On offense, Oladipo is capable of aggressively and quickly driving to the basket, aided by his leaping ability. Following a victory by Indiana over #1 ranked Michigan, coach John Beilein remarked, "I've seen a lot of players. I don't know whether I've seen one quicker or faster, more athletic, than Oladipo. It's tough to stay in front of him." His offensive proficiency improved as his outside shooting range improved each year of his collegiate career.

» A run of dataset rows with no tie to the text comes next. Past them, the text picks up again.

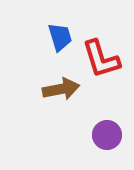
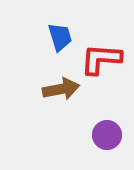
red L-shape: rotated 111 degrees clockwise
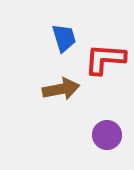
blue trapezoid: moved 4 px right, 1 px down
red L-shape: moved 4 px right
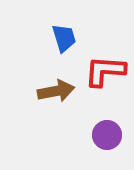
red L-shape: moved 12 px down
brown arrow: moved 5 px left, 2 px down
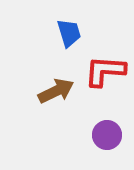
blue trapezoid: moved 5 px right, 5 px up
brown arrow: rotated 15 degrees counterclockwise
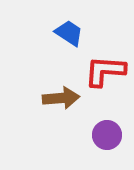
blue trapezoid: rotated 40 degrees counterclockwise
brown arrow: moved 5 px right, 7 px down; rotated 21 degrees clockwise
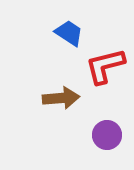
red L-shape: moved 5 px up; rotated 18 degrees counterclockwise
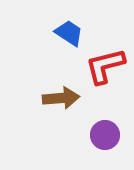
purple circle: moved 2 px left
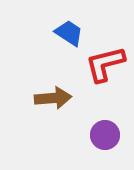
red L-shape: moved 2 px up
brown arrow: moved 8 px left
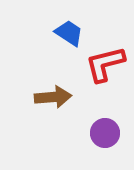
brown arrow: moved 1 px up
purple circle: moved 2 px up
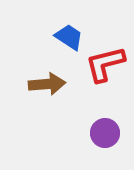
blue trapezoid: moved 4 px down
brown arrow: moved 6 px left, 13 px up
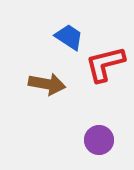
brown arrow: rotated 15 degrees clockwise
purple circle: moved 6 px left, 7 px down
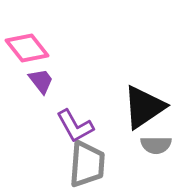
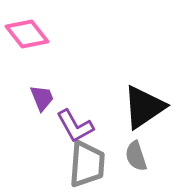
pink diamond: moved 14 px up
purple trapezoid: moved 1 px right, 17 px down; rotated 16 degrees clockwise
gray semicircle: moved 20 px left, 11 px down; rotated 72 degrees clockwise
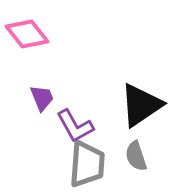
black triangle: moved 3 px left, 2 px up
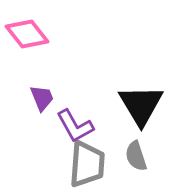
black triangle: rotated 27 degrees counterclockwise
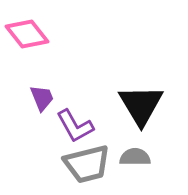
gray semicircle: moved 1 px left, 1 px down; rotated 108 degrees clockwise
gray trapezoid: rotated 72 degrees clockwise
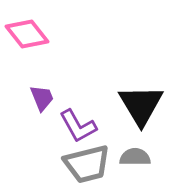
purple L-shape: moved 3 px right
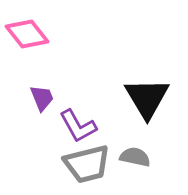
black triangle: moved 6 px right, 7 px up
gray semicircle: rotated 12 degrees clockwise
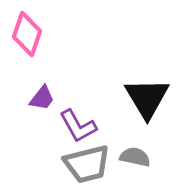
pink diamond: rotated 57 degrees clockwise
purple trapezoid: rotated 60 degrees clockwise
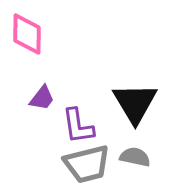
pink diamond: rotated 18 degrees counterclockwise
black triangle: moved 12 px left, 5 px down
purple L-shape: rotated 21 degrees clockwise
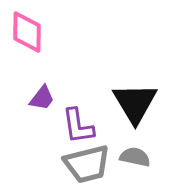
pink diamond: moved 2 px up
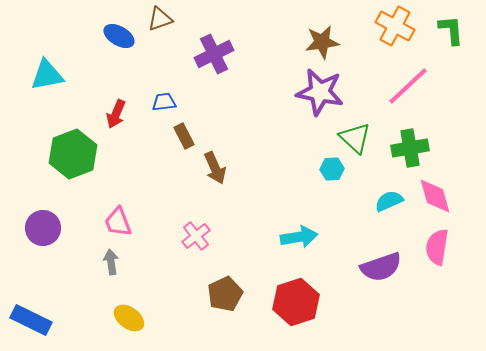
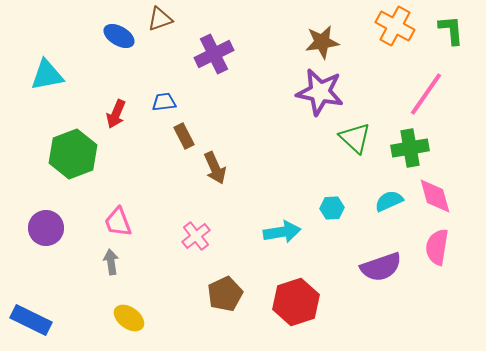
pink line: moved 18 px right, 8 px down; rotated 12 degrees counterclockwise
cyan hexagon: moved 39 px down
purple circle: moved 3 px right
cyan arrow: moved 17 px left, 5 px up
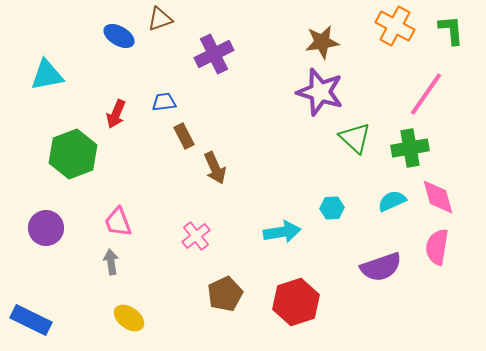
purple star: rotated 6 degrees clockwise
pink diamond: moved 3 px right, 1 px down
cyan semicircle: moved 3 px right
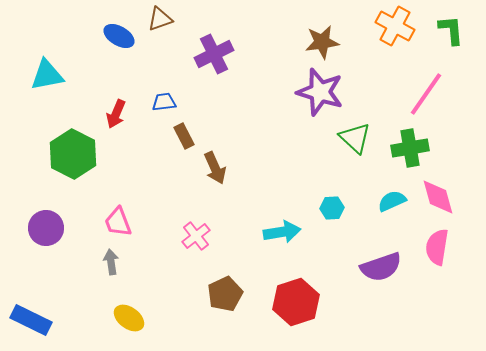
green hexagon: rotated 12 degrees counterclockwise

On defense, Oladipo has been described as a "lockdown off-ball defender who can defend multiple positions". He has the quickness to guard point guards and the strength and athleticism to guard a forward if caught in a mismatch. His athleticism and anticipation makes it hard to set a screen on him. He also rebounds well at his position.

==Television appearance==
In 2019, Oladipo competed in season two of The Masked Singer as "Thingamajig".

==Personal life==
Oladipo is a devout Catholic. He has a daughter, Naomi, born in 2022.